Member of the Virginia House of Burgesses representing Amelia County
- In office 1736-1740 Serving with Edward Booker
- Preceded by: position created
- Succeeded by: Samuel Cobb

Personal details
- Born: 1691 Charles City County, Colony of Virginia
- Died: late 1758 Amelia County Colony of Virginia
- Occupation: planter, politician

= Richard Jones (burgess) =

Richard Jones (circa 1691 – 1758) was a planter who represented Amelia County in the House of Burgesses (1734-1736). The eldest of four generations of related men sharing the same name who held local or legislative offices in Amelia or later Nottoway County.

==Early life==
Born circa 1688 or 1691 in the western part of Charles City County that became Prince George County in 1703. He was either a son or brother of Peter Jones (III), the third generation of traders of that name who founded Petersburg, then moved upstream on the Appomattox River to Amelia County where Peter Jones died in 1754. Peter Jones received land patents on the lower side of Deep Creek and Richard Jones on the upper side of Flatt Creek and south side of Buckskin Creek.

==Career==

On September 28, 1728 Richard Jones (then of Prince George County) patented (claimed) 337 acres on the Bush River in what in 1754 became Prince Edward County. The following year, Charles Winston patented another 252 acres in the same area, and Edward Booker of Henrico County slightly to the west received a grant of 2050 acres on both sides of Knibbs Creek and another 950 acres in 1732. Also in 1732, Samuel Cobbs (who would become Amelia County's first Clerk of Court and this man's legislative successor) received a grant of 2120 acres between Knibbs and Flat creeks. Thus, development proceeded in what had been the frontier upstream on the Appomattox and south of the James River.

After Virginia's legislature established Amelia County in 1735, Edward and Richard Booker, as well as their relative James Clark and Abraham Green (all from the county's Namozine area), became the first justices of the peace for the new County (the justices jointly also administering counties in that era). Soon this man, Wood Jones, Samuel Cobbs and prominent merchant Thomas Tabb, as well as Henry Anderson, William Booker, John Dawson, Abraham Cocke, George Walker, William Clement, Hezekiah Ford and William Archer also became local justices of the peace in Amelia County.

In the first legislative election, Amelia County voters elected Jones and fellow planter Edward Booker as their (part-time) representatives in the House of Burgesses in the 1736–1740 term.
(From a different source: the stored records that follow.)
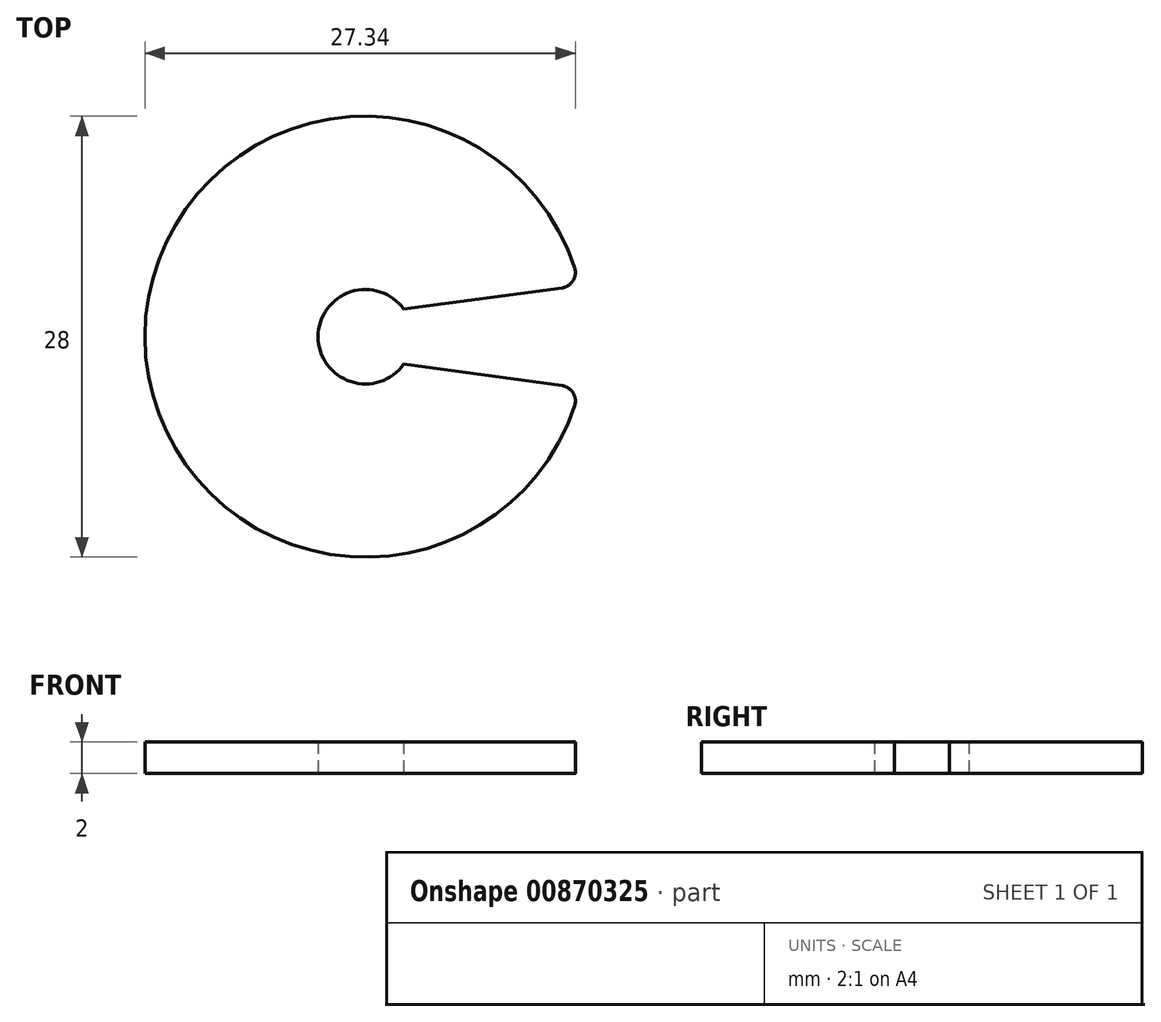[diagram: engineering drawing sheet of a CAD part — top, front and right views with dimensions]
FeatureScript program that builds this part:
annotation { "Feature Type Name" : "Feature", "Feature Type Description" : "" }
export const myFeature = defineFeature(function(context is Context, id is Id, definition is map)
    precondition{}
    {
        {
            var Q0;
            Q0=qCreatedBy(makeId("Top.planeOp"),FACE);
            var sketch = newSketch(context, id + "F0", { "sketchPlane" : qUnion([Q0])});
            skArc(sketch, "E0", {"start": v(13.62, -3.25) * mm, "mid": v(-14, 0) * mm, "end": v(13.62, 3.25) * mm});
            skArc(sketch, "E1", {"start": v(2.44, -1.75) * mm, "mid": v(-3, 0) * mm, "end": v(2.44, 1.75) * mm});
            skLineSegment(sketch, "E2", {"start": v(2.44, 1.75) * mm, "end": v(13.62, 3.25) * mm});
            skLineSegment(sketch, "E3", {"start": v(2.44, -1.75) * mm, "end": v(13.62, -3.25) * mm});
            skSolve(sketch);
        }
        {
            var Q0;
            Q0 = qSketchRegion(id + "F0", true);
            extrude(context, id + "F1", {"entities" : qUnion([Q0]), "depth" : 2 * mm, "offsetDistance" : 25 * mm});
        }
        {
            var Q0;
            Q0=makeQuery(id+"F1.opExtrude","SWEPT_EDGE",EDGE,{"disambiguationData":[OSD([sQuery(id+"F0.wireOp",EDGE,"E0"),sQuery(id+"F0.wireOp",EDGE,"E2")])]});
            var Q1;
            Q1=makeQuery(id+"F1.opExtrude","SWEPT_EDGE",EDGE,{"disambiguationData":[OSD([sQuery(id+"F0.wireOp",EDGE,"E0"),sQuery(id+"F0.wireOp",EDGE,"E3")])]});
            fillet(context, id + "F2", {"entities" : qUnion([Q0, Q1]), "radius" : 1 * mm, "tangentPropagation" : true, "allowEdgeOverflow" : false});
        }
    });
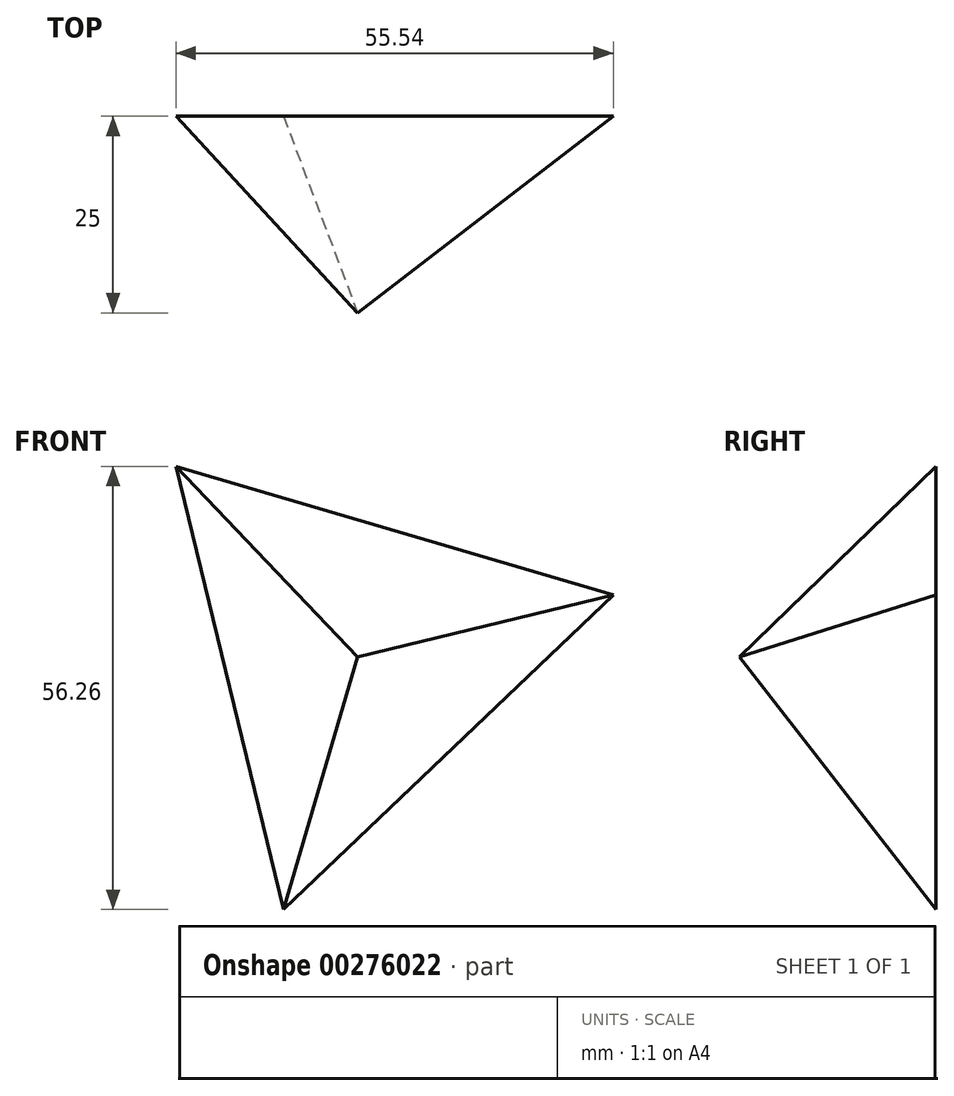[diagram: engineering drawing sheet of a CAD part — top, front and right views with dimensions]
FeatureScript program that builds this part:
annotation { "Feature Type Name" : "Feature", "Feature Type Description" : "" }
export const myFeature = defineFeature(function(context is Context, id is Id, definition is map)
    precondition{}
    {
        {
            var Q0;
            Q0=qCreatedBy(makeId("Front.planeOp"),FACE);
            var sketch = newSketch(context, id + "F0", { "sketchPlane" : qUnion([Q0])});
            skCircle(sketch, "E0.cCircle", {"center": v(0, 0) * mm, "radius": 33.42 * mm, "construction": true});
            skLineSegment(sketch, "E0.0", {"start": v(-23.06, 24.2) * mm, "end": v(32.48, 7.87) * mm});
            skLineSegment(sketch, "E0.1", {"start": v(32.48, 7.87) * mm, "end": v(-9.42, -32.07) * mm});
            skLineSegment(sketch, "E0.2", {"start": v(-9.42, -32.07) * mm, "end": v(-23.06, 24.2) * mm});
            skSolve(sketch);
        }
        {
            var Q0;
            Q0=qCreatedBy(makeId("Front.planeOp"),FACE);
            cPlane(context, id + "F1", {"entities" : qUnion([Q0]), "cplaneType" : CPlaneType.OFFSET, "offset" : 25 * mm, "width" : 150 * mm, "height" : 150 * mm});
        }
        {
            var Q0;
            Q0=qCreatedBy(id+"F1.planeOp",FACE);
            var sketch = newSketch(context, id + "F2", { "sketchPlane" : qUnion([Q0])});
            skPoint(sketch, "E1", {"position": v(0, 0) * mm});
            skSolve(sketch);
        }
        {
            var Q0;
            Q0=makeQuery(id+"F0.imprint","IMPRINT",FACE,{"disambiguationData":[TD([[makeQuery(id+"F0.imprint","IMPRINT",EDGE,{"derivedFrom":sQuery(id+"F0.wireOp",EDGE,"E0.0")}),-1.0]])]});
            var Q1;
            Q1=sQuery(id+"F2.wireOp",VERTEX,"E1");
            loft(context, id + "F3", {"sheetProfilesArray" : [{ "sheetProfileEntities" : qUnion([Q0]) }, { "sheetProfileEntities" : qUnion([Q1]) }]});
        }
    });
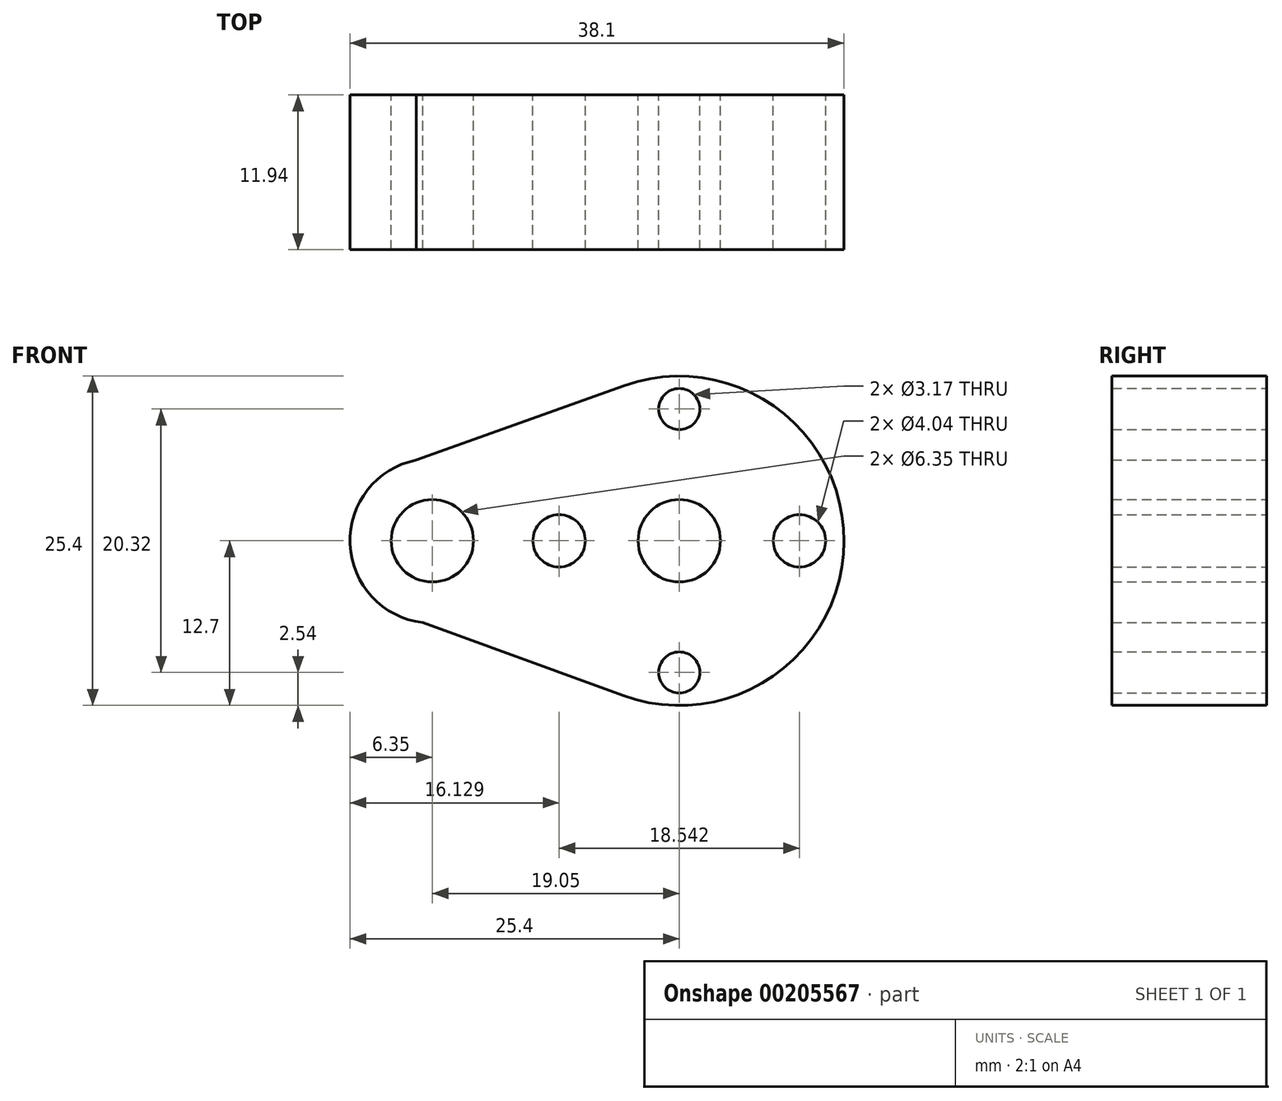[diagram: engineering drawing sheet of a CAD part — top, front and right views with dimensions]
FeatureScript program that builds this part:
annotation { "Feature Type Name" : "Feature", "Feature Type Description" : "" }
export const myFeature = defineFeature(function(context is Context, id is Id, definition is map)
    precondition{}
    {
        {
            var Q0;
            Q0=qCreatedBy(makeId("Front.planeOp"),FACE);
            var sketch = newSketch(context, id + "F0", { "sketchPlane" : qUnion([Q0])});
            skCircle(sketch, "E0", {"center": v(0, 0) * mm, "radius": 12.7 * mm});
            skCircle(sketch, "E1", {"center": v(-19.05, 0) * mm, "radius": 6.35 * mm});
            skCircle(sketch, "E2", {"center": v(-19.05, 0) * mm, "radius": 3.18 * mm});
            skCircle(sketch, "E3", {"center": v(0, 0) * mm, "radius": 3.18 * mm});
            skLineSegment(sketch, "E4", {"start": v(-20.28, 6.23) * mm, "end": v(-4.28, 11.96) * mm});
            skLineSegment(sketch, "E5", {"start": v(-19.78, -6.3) * mm, "end": v(-4.35, -11.93) * mm});
            skCircle(sketch, "E6", {"center": v(0, 10.16) * mm, "radius": 1.59 * mm});
            skCircle(sketch, "E7", {"center": v(0, -10.16) * mm, "radius": 1.59 * mm});
            skCircle(sketch, "E8", {"center": v(-9.27, 0) * mm, "radius": 2.02 * mm});
            skCircle(sketch, "E9", {"center": v(9.27, 0) * mm, "radius": 2.02 * mm});
            skSolve(sketch);
        }
        {
            var Q0;
            Q0=qSketchRegion(id+"F0",true);
            extrude(context, id + "F1", {"entities" : qUnion([Q0]), "flatOperationType" : FlatOperationType.REMOVE, "offsetDistance" : 25.4 * mm, "depth" : 11.94 * mm, "domain" : OperationDomain.MODEL});
        }
    });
However, unlike Edward Booker, Jones was not re-elected. However, the election of Joseph Scott was declared void, and in the resulting new election, Samuel Cobbs was elected to sit alongside Booker.

==Personal life==

This Richard Jones married twice. His first wife Sarah Stratton (1688 or 1694 -1726), daughter of Edward and Martha Shippey Stratton bore three sons and two daughters who survived their father. Their included Richard (1718-1778), Peter (b. 1720-1799), Edward (1722-1759) and Daniel (1723-1772). Four of this man's daughters reached adulthood and married and received bequests in his will. They included two daughters by his first wife: Amy who had married Captain William Watson and after his death married Major Wood Jones (who would serve in the legislature); her sister Prudence Jones married Henry Ward. After his first wife's death, this Richard Jones remarried, to Margaret Goodrich. Their son Llewellyn Jones also survived his father, although Batte Jones died in 1758. Their daughter Rebecca married Rowland Ward; Martha married Peter Jones.

==Death and legacy==
This Richard Jones died late in 1758 after writing his last will and testament, which was admitted to probate in Amelia County on December 16, 1758. His son Richard Jones (1718-1778) and grandson (later Major) Richard Jones (1747-1817) were sheriff and undersheriff of Amelia County in 1768, One of those men joined Edward Jones and Peter Jones Jr. among the 67 signers of an Oath of Allegiance to the Commonwealth and the United States on August 23, 1777. This man's grandson Major Richard Jones served in the American Revolutionary War as well as married three times. That man's son from his second marriage (this man's great grandson) Capt. Richard Jones (1794-1852) became a prominent local lawyer as well as led the county militia in the War of 1812 and served as Commonwealth Attorney as well in the Virginia House of Delegates. (Other relatives serving as Commonwealth attorney included John W. Jones before him and John Epes Jones considerably after him.) Three surviving plantation houses are associated with colonial men named Richard Jones: Bellefonte (which had a race course), Windrow and the Poplars. The first born son of Major Richard Jones (elder half brother of Capt. Richard Jones) Dr. James Jones became a prominent physician as well as politician who represented Nottoway County in the Virginia House of Delegates as well as served in the U.S. House of Representatives.